→ **Problem 1**: In the passage on the Lord's Supper, reproduce the text from "Without ridiculing anyone" up to and including "New Testament order.", substituting "apostolic" for every occurrence of "New Testament".

→ **Passage shown**:
-------

In Hebrews 11:7, it is stated that Noah prepared an ark “to the saving of his house.” His “house” does not refer to a dwelling place, but his family. Another instance: John 3:16. Here “the world” is used but what is meant is the people in the world. Metonymy is likewise used in the Lord’s Supper. If not, you have a severe problem on your hands. Again, have you ever drunk the cup? Which is it?
I have noticed that you have not referenced Luke 22:17, “Then he took the cup, and gave thanks, and said, ‘Take this and divide it among yourselves.’ For I say to you, ‘I will not drink of the fruit of the vine until the kingdom of God comes.’” Brother Lechner, Jesus told his disciples to “divide it among yourselves.” (see Matthew 27:35 – “divide up”, or “separate into parts”). No one can divide a literal cup, so, of necessity, it must have been the fruit of the vine that was divided into multiple cups. Please address Luke 22:17 in your response.
So far as your use of ancient writers and what they had to say about “the cup,” they are not inspired men and I doubt if you would agree with them about their understanding of the Lord’s church. By this time, the apostasy spoken of by Paul (1 Timothy 4) was already underway. Also, how do you prove that they were not using metonymy since the verses we are discussing used it. You assume that they were literalists like you in their quotes. It is not reasonable to deny the use of metonymy in these passages. The fruit of the vine was the cup and it was drunk. It was also divided among the disciples.
Brother, you assume that multiple cups were introduced only recently (c. 1893). This begs the question of what happened at the Passover supper. By the way, separate cups (containers) were used at the Passover (as you admit) so what is strange about multiple cups at the Supper? Luke 22:17 predates 1893 by centuries – even to the time of Jesus. With the multiple containers at the Passover, it is reasonable that they would use the same containers when they “divided it among yourselves."
Your emphasis on 1 Corinthians 11:24-25 is fine until you switch terms again. Yes, it is commanded, “This do.” They were to “drink the cup,” (not the container), but Luke 17 tells us to “divide it among yourselves.” “All of them” were to drink the cup (not the container). Do you see why it is obvious you switch terms as it suits your position.
Without ridiculing anyone (I don’t believe in that), I refer to myself as the “one cupper.” Our cup is the fruit of the vine and that alone is what we use – one cup. It is no problem if a church has 50 members or 500, even 3000 as in Jerusalem. Early Christians divided the cup (fruit of the vine) among themselves (Luke 22:17) and there was no problem until our era when brethren began to bind one container.
As to what we “absolutely know” about using more than one cup:
1) The answer is Luke 22:17. Multiple cups were used in New Testament times in the presence of Jesus and by His command.
2) Multiple cups were of New Testament origin, not something introduced in the early 1900’s.
3) Multiple cups were not “borrowed” from denominations, but arose under the instruction of Jesus Himself.
4) The use of multiple cups agrees with the New Testament order.
5) Multiple cups do not violate the spirit of Christ’s Law because the Lord’s supper is both personal and communal. The Supper is observed in the assembly (communal) but each person is to examine himself and “do this” in memory of Jesus (personal). The supper is communal as a congregation observes the supper together.

-------

→ **Given data**:
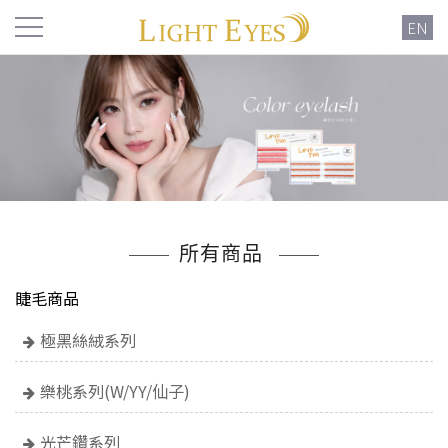
EN
所有商品
睫毛商品
極黑絲絨系列
樂桃系列(W/YY/仙子)
光芒鑽系列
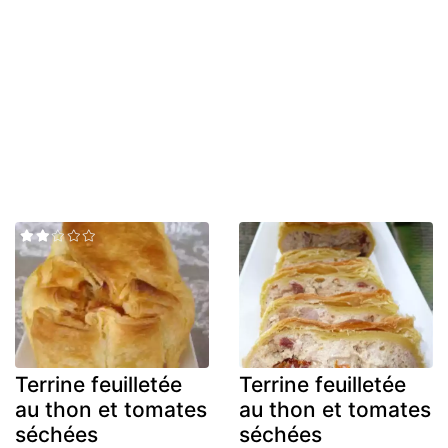
Terrine feuilletée
Terrine feuilletée
au thon et tomates
au thon et tomates
séchées
séchées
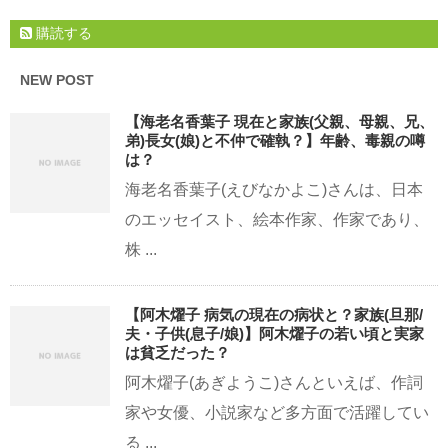
購読する
NEW POST
【海老名香葉子 現在と家族(父親、母親、兄、
弟)長女(娘)と不仲で確執？】年齢、毒親の噂
は？
海老名香葉子(えびなかよこ)さんは、日本
のエッセイスト、絵本作家、作家であり、
株 ...
【阿木燿子 病気の現在の病状と？家族(旦那/
夫・子供(息子/娘)】阿木燿子の若い頃と実家
は貧乏だった？
阿木燿子(あぎようこ)さんといえば、作詞
家や女優、小説家など多方面で活躍してい
る ...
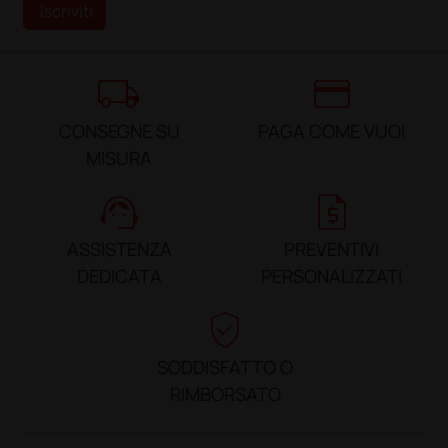
Iscriviti
local_shipping
credit_card
CONSEGNE SU
PAGA COME VUOI
MISURA
support_agent
request_quote
ASSISTENZA
PREVENTIVI
DEDICATA
PERSONALIZZATI
verified_user
SODDISFATTO O
RIMBORSATO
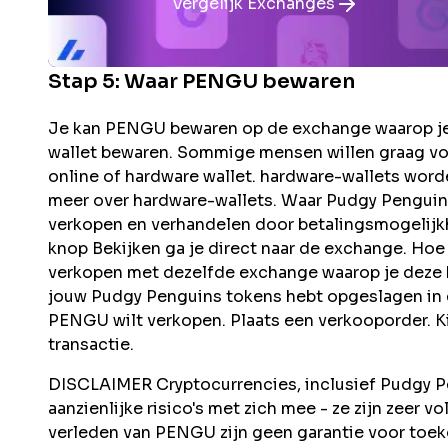
Vergelijk Exchanges
Stap 5: Waar
PENGU
bewaren
Je kan PENGU bewaren op de exchange waarop je
wallet bewaren. Sommige mensen willen graag vo
online of hardware wallet. hardware-wallets word
meer over hardware-wallets. Waar Pudgy Pengui
verkopen en verhandelen door betalingsmogelijkh
knop Bekijken ga je direct naar de exchange. H
verkopen met dezelfde exchange waarop je deze he
jouw Pudgy Penguins tokens hebt opgeslagen in e
PENGU wilt verkopen. Plaats een verkooporder. K
transactie.
DISCLAIMER Cryptocurrencies, inclusief Pudgy Pe
aanzienlijke risico's met zich mee - ze zijn zeer vo
verleden van PENGU zijn geen garantie voor to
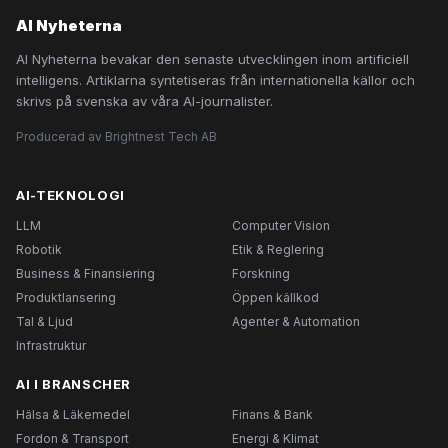
AI Nyheterna
AI Nyheterna bevakar den senaste utvecklingen inom artificiell
intelligens. Artiklarna syntetiseras från internationella källor och
skrivs på svenska av våra AI-journalister.
Producerad av Brightnest Tech AB
AI-TEKNOLOGI
LLM
Computer Vision
Robotik
Etik & Reglering
Business & Finansiering
Forskning
Produktlansering
Öppen källkod
Tal & Ljud
Agenter & Automation
Infrastruktur
AI I BRANSCHER
Hälsa & Läkemedel
Finans & Bank
Fordon & Transport
Energi & Klimat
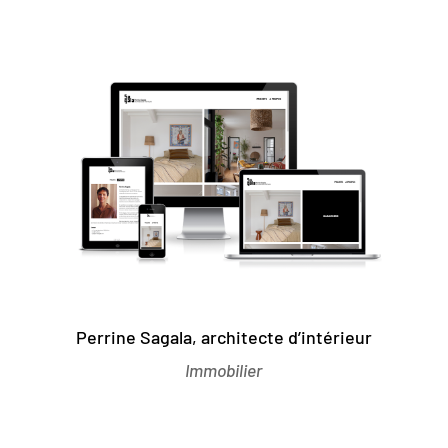
Perrine Sagala, architecte d’intérieur
Immobilier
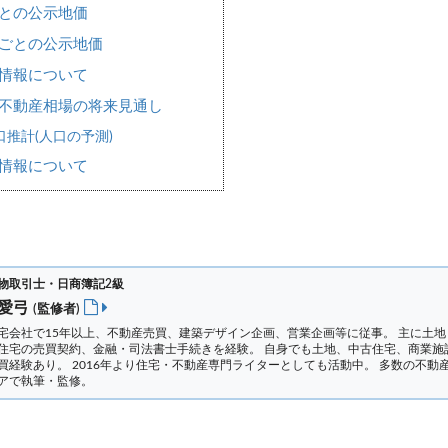
との公示地価
ごとの公示地価
情報について
不動産相場の将来見通し
推計(人口の予測)
情報について
物取引士・日商簿記2級
 愛弓
(監修者)
宅会社で15年以上、不動産売買、建築デザイン企画、営業企画等に従事。 主に土地
住宅の売買契約、金融・司法書士手続きを経験。
自身でも土地、中古住宅、商業施
買経験あり。 2016年より住宅・不動産専門ライターとしても活動中。 多数の不動
アで執筆・監修。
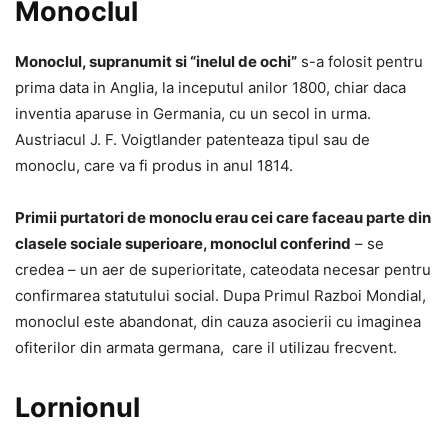
Monoclul
Monoclul, supranumit si “inelul de ochi”
s-a folosit pentru
prima data in Anglia, la inceputul anilor 1800, chiar daca
inventia aparuse in Germania, cu un secol in urma.
Austriacul J. F. Voigtlander patenteaza tipul sau de
monoclu, care va fi produs in anul 1814.
Primii purtatori de monoclu erau cei care faceau parte din
clasele sociale superioare, monoclul conferind
– se
credea – un aer de superioritate, cateodata necesar pentru
confirmarea statutului social. Dupa Primul Razboi Mondial,
monoclul este abandonat, din cauza asocierii cu imaginea
ofiterilor din armata germana, care il utilizau frecvent.
Lornionul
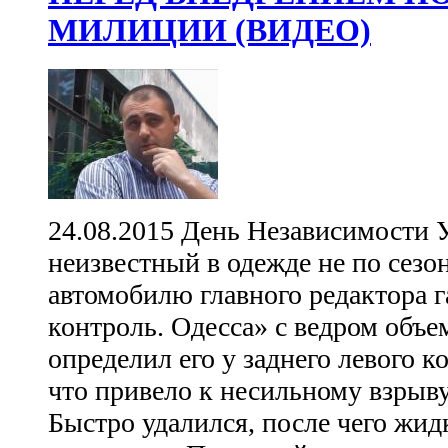
МИЛИЦИИ (ВИДЕО)
24.08.2015 День Независимости 
неизвестный в одежде не по сезо
автомобилю главного редактора 
контроль. Одесса» с ведром объе
определил его у заднего левого к
что привело к несильному взрыву
Быстро удалился, после чего жид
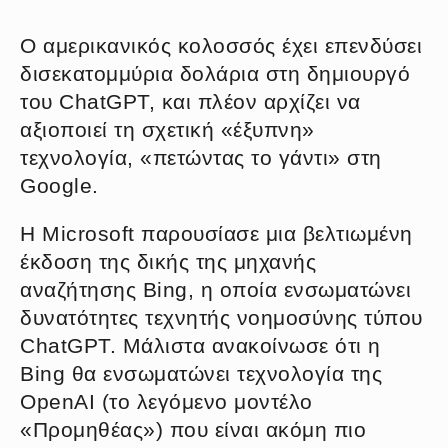
Ο αμερικανικός κολοσσός έχει επενδύσει
δισεκατομμύρια δολάρια στη δημιουργό
του ChatGPT, και πλέον αρχίζει να
αξιοποιεί τη σχετική «έξυπνη»
τεχνολογία, «πετώντας το γάντι» στη
Google.
Η Microsoft παρουσίασε μια βελτιωμένη
έκδοση της δικής της μηχανής
αναζήτησης Bing, η οποία ενσωματώνει
δυνατότητες τεχνητής νοημοσύνης τύπου
ChatGPT. Μάλιστα ανακοίνωσε ότι η
Bing θα ενσωματώνει τεχνολογία της
OpenAI (το λεγόμενο μοντέλο
«Προμηθέας») που είναι ακόμη πιο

-------

→ **Problem 2**: Select every line of the records that contains the string "ενσωματώνει", and copy each one out. Case counts.

→ **Response 1**:
Without ridiculing anyone (I don’t believe in that), I refer to myself as the “one cupper.” Our cup is the fruit of the vine and that alone is what we use – one cup. It is no problem if a church has 50 members or 500, even 3000 as in Jerusalem. Early Christians divided the cup (fruit of the vine) among themselves (Luke 22:17) and there was no problem until our era when brethren began to bind one container.
As to what we “absolutely know” about using more than one cup:
1) The answer is Luke 22:17. Multiple cups were used in apostolic times in the presence of Jesus and by His command.
2) Multiple cups were of apostolic origin, not something introduced in the early 1900’s.
3) Multiple cups were not “borrowed” from denominations, but arose under the instruction of Jesus Himself.
4) The use of multiple cups agrees with the apostolic order.

→ **Response 2**:
αναζήτησης Bing, η οποία ενσωματώνει
Bing θα ενσωματώνει τεχνολογία της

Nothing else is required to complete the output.